> PROBLEM DESCRIPTION:
Summarize the abstract on mantle convection beneath the Pacific basin in two sentences.

> TEXT EXTRACT:
|---|

An Ocean-Bottom View of Mantle Convection Beneath the Pacific Basin
The Pacific basin provides an outstanding natural laboratory to study a range of tectonic and upper-mantle dynamic processes, including seafloor spreading, midplate volcanism, and multiscale thermal convection. Historically, geophysical insights into these processes were limited to low-resolution, long-wavelength imaging due to the restriction of instrumentation to continents and islands. Recent advances in ocean-bottom seismometry have now enabled high-resolution investigation of these processes using localized (few 100s-km aperture) broadband arrays. We present emerging results from the ORCA (OBS Research into Convecting Asthenosphere) project, comprising two 12-month seismic arrays in the central and southwest Pacific. ORCA was designed to image upper-mantle wavespeeds in two regions where satellite-derived gravity variations display linear structures suggestive of small-scale upper-mantle convection, one at intermediate plate age (30-40 Ma), and one at old plate age (90 Ma+). At the younger site, we find linear blobs of fast and slow material (~250–300 km wavelength), parallel to the gravity features, that we infer to represent cold sinking and warmer rising material beneath the plate. Preliminary results from the older site show similar velocity heterogeneity, but perhaps less linear structure and longer wavelength (>400 km). Both regions are characterized by a narrow (50–75 km), low-velocity (~4.2 km/s), low-Q (~25–35) asthenosphere, suggesting grain-size reduction combined with a small amount of partial melt (<0.3%) play an important role in controlling rheology. Seismic anisotropy varies strongly within and between regions, with distinctive variations with depth that suggest regional differences in the scale and strength of deformation controlled by seafloor spreading, lithosphere-asthenosphere coupling, and pressure- and temperature-driven asthenospheric flow. By combining these results with previous analyses from across the Pacific, we are gaining an improved understanding of the processes controlling the formation and evolution of the ocean plates and the highly dynamic convective system beneath them.

|---|

> SUPPLIED MATERIAL:
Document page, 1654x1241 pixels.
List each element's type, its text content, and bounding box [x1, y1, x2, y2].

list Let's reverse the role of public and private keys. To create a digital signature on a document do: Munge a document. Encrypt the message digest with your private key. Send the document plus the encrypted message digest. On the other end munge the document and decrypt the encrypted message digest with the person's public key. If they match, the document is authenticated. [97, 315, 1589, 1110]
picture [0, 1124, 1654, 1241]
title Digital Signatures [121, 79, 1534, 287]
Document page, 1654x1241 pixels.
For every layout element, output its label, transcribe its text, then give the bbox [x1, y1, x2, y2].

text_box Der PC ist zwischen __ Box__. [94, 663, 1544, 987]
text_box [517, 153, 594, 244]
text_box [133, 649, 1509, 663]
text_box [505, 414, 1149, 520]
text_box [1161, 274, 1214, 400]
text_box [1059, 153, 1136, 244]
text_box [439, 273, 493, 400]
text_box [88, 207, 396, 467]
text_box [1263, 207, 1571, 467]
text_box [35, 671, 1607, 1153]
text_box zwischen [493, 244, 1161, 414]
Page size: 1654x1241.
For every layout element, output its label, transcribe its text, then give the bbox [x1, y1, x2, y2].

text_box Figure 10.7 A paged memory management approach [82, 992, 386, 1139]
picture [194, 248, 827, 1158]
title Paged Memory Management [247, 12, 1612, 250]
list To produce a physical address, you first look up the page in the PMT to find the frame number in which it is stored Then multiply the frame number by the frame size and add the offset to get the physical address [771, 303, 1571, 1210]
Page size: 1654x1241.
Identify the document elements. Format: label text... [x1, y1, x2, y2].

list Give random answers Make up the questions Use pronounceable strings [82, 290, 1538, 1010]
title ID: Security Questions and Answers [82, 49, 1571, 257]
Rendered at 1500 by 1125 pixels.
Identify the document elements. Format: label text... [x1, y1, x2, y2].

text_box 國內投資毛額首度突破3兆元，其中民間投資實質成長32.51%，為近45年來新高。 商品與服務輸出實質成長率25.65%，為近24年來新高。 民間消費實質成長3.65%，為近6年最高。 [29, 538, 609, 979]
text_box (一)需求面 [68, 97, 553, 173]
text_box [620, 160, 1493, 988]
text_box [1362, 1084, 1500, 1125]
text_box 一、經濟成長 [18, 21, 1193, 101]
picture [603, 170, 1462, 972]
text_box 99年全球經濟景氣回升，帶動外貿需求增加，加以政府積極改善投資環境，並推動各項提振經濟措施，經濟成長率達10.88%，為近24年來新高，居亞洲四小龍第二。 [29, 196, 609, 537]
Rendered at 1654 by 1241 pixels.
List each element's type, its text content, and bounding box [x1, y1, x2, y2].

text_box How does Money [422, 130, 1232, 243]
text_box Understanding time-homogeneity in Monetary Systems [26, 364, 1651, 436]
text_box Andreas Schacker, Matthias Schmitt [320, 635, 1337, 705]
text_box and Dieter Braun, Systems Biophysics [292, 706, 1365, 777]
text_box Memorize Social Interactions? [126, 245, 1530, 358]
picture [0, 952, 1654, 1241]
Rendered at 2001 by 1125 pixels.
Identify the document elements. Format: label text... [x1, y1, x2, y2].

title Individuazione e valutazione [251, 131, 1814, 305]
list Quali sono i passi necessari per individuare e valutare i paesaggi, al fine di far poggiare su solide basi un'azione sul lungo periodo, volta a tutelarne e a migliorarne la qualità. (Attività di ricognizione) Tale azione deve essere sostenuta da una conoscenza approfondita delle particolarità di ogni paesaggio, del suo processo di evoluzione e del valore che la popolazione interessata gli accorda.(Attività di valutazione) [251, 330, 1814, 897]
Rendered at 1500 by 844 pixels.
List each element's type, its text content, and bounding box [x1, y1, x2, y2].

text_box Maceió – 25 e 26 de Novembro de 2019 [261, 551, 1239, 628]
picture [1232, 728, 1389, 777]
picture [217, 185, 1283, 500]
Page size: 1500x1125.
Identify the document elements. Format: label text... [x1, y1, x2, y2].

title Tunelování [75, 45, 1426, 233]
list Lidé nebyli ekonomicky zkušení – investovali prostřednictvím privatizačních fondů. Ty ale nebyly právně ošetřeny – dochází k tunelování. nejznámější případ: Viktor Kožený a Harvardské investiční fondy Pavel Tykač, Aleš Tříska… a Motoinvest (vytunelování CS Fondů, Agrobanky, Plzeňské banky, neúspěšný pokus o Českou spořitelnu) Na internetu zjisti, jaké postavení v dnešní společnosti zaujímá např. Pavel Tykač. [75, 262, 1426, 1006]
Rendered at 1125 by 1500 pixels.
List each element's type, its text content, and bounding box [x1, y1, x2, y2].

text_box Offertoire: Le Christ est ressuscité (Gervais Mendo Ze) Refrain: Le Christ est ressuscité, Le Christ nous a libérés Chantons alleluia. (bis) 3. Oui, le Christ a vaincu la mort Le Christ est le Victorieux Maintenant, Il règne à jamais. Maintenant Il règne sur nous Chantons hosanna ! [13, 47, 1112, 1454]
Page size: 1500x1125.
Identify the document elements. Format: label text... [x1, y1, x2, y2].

|---|

> THE RESPONSE:
The ORCA project used two 12-month ocean-bottom seismic arrays in the central and southwest Pacific to image upper-mantle wavespeeds where satellite-derived gravity shows linear structures suggestive of small-scale convection. At the younger site, linear blobs of fast and slow material parallel to the gravity features are inferred to be cold sinking and warmer rising material, and both regions have a narrow, low-velocity, low-Q asthenosphere that suggests grain-size reduction and a small amount of partial melt help control rheology.